• _SELECTED EXTRACT_
++++++++++

Henry Ford Hospital is Only in Michigan Offering Success in New Alternative to Heart Bypass Surgery

February 2, 2014
Alaswad Khaldoon

DETROIT – An alternative procedure to heart bypass surgery that can significantly shorten hospital stays, recovery time and pain for patients is currently being offered by Henry Ford Hospital.

Heart bypass surgery is the most commonly performed open heart operation in the United States, according to the Society of Thoracic Surgeons.

Henry Ford Hospital is now the only medical center in Michigan and the upper Midwest currently using catheters and tiny wires to successfully drill through 100% blockages. The procedure avoids open heart surgery, relieves chest pain and improves cardiac function.

“As recent as a few years ago, these patients had very few options,” says cardiologist Khaldoon Alaswad, M.D., the new director of the Cardiac Catheterization Laboratory at the Henry Ford Heart and Vascular Institute. “Now, it’s very gratifying for the whole team at Henry Ford to see patients’ lives improve so dramatically after the procedure.”

Dr. Alaswad, who decided early in his career to focus on the lifesaving technique, is one of a few cardiologists in the United States and the world who perform this procedure. He has seen numerous patients dealing with painful angina or the after-effects of open heart bypass surgery. Many were told surgery was their only option, with plaque build-up creating 100% blockage in their arteries.

++++++++++

• _ASSIGNMENT_
According to the heart bypass alternative article, which organization says heart bypass surgery is the most commonly performed open heart operation in the United States? The listing that comes next has no connection to the text.

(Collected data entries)
++++++++++

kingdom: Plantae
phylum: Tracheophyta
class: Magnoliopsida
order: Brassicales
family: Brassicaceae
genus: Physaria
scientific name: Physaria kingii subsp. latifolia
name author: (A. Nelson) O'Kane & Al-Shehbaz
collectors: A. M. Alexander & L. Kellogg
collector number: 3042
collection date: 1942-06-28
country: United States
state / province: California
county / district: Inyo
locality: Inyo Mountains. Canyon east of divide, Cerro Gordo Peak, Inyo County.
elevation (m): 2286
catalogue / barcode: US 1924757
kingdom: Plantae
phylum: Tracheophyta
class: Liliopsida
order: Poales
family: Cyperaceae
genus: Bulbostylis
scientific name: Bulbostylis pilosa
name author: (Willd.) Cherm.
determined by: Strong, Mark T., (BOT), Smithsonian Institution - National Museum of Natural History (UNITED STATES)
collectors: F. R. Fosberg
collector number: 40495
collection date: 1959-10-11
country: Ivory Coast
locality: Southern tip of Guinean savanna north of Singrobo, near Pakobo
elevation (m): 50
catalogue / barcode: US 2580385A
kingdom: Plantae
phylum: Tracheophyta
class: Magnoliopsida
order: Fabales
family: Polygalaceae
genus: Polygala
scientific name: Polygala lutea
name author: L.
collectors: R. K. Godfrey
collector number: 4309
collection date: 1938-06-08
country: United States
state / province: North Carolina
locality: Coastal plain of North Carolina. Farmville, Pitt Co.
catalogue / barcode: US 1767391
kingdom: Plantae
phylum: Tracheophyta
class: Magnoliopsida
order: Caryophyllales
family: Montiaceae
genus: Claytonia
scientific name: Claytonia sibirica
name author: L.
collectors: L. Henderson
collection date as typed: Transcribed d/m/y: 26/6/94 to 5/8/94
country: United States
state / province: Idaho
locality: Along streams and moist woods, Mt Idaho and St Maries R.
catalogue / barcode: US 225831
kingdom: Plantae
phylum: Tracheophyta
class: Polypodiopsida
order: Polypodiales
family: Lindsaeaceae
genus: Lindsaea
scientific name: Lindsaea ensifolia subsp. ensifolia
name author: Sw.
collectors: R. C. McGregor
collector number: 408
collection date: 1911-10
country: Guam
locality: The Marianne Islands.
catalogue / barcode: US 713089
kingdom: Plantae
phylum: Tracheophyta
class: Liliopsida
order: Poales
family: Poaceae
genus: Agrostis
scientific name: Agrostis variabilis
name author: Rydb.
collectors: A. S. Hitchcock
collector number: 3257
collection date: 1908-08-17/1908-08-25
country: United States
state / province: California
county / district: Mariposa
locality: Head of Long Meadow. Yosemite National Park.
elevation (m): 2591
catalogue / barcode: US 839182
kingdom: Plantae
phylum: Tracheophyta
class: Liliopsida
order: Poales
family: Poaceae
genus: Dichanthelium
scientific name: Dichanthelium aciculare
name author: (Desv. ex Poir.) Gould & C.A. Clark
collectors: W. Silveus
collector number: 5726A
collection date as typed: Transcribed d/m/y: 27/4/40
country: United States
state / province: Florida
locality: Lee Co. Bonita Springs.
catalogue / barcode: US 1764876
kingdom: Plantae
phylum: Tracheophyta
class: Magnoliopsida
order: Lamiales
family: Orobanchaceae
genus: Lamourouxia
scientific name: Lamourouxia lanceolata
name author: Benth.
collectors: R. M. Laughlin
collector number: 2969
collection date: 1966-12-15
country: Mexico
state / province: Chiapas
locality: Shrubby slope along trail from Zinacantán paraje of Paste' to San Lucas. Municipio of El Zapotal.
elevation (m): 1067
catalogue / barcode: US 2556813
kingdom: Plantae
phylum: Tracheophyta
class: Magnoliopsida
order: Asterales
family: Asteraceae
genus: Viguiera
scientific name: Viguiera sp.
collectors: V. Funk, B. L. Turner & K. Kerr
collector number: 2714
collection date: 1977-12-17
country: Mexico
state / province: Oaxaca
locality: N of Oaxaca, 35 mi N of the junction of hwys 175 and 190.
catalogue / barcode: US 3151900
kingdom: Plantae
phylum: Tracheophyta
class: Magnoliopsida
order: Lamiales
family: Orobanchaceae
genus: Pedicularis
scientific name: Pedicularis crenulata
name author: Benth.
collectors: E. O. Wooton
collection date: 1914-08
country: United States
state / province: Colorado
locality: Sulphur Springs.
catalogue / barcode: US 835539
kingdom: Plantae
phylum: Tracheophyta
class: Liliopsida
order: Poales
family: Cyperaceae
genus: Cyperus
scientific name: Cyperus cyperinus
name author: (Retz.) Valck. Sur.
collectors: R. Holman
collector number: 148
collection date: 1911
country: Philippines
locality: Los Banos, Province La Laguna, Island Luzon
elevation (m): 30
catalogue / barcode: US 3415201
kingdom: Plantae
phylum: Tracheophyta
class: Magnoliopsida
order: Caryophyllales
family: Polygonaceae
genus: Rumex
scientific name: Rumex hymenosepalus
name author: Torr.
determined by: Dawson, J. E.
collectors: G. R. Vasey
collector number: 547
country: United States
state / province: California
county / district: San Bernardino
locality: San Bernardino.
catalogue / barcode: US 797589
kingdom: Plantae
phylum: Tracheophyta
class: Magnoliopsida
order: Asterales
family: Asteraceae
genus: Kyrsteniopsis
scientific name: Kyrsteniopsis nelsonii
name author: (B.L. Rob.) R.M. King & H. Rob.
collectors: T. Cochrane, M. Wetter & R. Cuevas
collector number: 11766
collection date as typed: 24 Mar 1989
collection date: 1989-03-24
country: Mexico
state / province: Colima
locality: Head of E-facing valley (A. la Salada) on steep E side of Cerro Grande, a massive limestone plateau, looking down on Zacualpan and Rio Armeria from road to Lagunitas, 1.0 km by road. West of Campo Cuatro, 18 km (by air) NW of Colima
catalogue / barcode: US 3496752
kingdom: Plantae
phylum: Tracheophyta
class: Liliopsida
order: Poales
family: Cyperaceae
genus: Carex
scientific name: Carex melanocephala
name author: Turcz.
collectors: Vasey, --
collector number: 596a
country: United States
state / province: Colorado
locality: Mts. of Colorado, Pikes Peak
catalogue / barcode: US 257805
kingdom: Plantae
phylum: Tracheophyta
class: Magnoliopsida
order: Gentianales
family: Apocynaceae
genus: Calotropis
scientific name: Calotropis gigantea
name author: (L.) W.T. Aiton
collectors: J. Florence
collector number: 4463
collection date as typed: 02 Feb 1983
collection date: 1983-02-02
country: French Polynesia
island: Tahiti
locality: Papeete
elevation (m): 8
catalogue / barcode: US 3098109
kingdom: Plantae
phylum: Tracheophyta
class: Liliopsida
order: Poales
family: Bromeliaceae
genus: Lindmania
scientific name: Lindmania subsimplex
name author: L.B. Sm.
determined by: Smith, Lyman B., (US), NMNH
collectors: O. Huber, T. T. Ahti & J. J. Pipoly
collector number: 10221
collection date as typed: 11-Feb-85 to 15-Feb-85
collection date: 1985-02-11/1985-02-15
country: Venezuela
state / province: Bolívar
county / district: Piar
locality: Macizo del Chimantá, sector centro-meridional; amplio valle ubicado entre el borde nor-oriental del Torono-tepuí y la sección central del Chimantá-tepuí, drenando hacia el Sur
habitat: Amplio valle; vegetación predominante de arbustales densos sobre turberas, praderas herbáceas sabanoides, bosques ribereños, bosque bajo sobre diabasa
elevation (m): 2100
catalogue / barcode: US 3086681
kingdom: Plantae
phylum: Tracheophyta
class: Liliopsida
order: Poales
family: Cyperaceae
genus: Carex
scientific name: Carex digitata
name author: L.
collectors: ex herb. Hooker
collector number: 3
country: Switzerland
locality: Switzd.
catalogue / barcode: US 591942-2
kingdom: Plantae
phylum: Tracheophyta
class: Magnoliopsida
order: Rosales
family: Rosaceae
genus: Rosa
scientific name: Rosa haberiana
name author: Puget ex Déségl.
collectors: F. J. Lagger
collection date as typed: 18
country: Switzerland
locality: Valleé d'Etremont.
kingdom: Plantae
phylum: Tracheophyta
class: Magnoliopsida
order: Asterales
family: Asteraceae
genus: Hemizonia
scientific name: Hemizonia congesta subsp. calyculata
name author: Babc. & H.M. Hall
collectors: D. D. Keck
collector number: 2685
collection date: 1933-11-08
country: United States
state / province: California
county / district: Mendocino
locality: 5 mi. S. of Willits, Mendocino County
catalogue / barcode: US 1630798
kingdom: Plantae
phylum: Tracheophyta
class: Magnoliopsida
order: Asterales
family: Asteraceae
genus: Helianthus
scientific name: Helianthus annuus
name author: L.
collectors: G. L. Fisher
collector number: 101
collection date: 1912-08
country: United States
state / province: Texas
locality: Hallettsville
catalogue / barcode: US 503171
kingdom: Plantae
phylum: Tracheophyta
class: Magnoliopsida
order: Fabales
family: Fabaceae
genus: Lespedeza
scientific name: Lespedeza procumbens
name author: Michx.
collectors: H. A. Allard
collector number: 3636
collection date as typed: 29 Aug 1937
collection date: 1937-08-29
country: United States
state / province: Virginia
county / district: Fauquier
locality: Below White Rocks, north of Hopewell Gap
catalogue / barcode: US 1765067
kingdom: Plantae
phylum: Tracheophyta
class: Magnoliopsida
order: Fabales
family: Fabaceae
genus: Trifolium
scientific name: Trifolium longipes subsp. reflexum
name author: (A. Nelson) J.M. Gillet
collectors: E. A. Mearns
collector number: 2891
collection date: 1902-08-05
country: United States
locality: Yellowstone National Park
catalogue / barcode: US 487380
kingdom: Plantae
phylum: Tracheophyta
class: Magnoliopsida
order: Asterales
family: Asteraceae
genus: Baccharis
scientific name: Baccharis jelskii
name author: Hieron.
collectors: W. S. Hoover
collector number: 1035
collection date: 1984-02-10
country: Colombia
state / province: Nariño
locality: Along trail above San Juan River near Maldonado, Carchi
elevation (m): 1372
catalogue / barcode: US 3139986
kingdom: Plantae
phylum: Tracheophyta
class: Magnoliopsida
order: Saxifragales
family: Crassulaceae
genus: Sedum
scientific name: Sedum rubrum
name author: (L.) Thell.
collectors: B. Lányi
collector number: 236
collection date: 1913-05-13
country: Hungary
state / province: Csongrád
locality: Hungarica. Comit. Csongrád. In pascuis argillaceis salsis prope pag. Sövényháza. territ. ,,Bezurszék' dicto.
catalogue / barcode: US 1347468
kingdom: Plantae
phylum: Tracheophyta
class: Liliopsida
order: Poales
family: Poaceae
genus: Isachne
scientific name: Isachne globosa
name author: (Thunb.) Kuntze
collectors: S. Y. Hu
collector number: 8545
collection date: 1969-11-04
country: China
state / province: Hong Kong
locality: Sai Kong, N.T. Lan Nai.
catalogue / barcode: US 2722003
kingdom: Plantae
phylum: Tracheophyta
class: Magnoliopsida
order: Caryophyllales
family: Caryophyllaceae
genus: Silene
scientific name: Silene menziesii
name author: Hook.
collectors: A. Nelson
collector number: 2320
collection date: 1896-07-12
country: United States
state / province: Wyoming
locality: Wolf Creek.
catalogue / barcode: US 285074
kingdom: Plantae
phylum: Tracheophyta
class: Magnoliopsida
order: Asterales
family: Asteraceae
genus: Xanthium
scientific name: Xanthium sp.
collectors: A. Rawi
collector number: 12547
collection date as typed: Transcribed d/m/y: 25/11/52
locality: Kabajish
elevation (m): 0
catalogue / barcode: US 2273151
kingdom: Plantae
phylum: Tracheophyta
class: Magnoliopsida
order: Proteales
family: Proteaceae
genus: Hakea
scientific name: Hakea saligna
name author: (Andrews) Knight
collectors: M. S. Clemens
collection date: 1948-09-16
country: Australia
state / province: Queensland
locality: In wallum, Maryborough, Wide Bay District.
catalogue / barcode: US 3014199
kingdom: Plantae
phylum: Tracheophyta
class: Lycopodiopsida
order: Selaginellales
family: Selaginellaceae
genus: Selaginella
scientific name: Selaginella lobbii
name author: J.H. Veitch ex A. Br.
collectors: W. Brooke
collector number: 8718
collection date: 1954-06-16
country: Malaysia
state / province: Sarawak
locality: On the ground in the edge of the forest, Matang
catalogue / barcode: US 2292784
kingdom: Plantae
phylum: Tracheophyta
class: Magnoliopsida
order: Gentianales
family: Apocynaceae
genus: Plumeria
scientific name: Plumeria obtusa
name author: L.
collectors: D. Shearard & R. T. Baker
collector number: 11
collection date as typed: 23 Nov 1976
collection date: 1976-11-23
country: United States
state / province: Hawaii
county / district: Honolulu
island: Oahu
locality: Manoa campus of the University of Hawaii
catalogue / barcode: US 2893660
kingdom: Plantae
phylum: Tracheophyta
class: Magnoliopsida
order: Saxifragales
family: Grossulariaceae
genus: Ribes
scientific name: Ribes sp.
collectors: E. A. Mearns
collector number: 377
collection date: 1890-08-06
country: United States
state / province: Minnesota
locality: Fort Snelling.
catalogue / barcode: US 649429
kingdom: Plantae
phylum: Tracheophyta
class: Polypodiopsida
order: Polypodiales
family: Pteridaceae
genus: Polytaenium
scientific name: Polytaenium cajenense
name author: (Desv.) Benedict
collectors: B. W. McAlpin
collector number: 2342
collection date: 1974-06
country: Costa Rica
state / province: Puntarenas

++++++++++

• _FINISHED EXERCISE_
The Society of Thoracic Surgeons.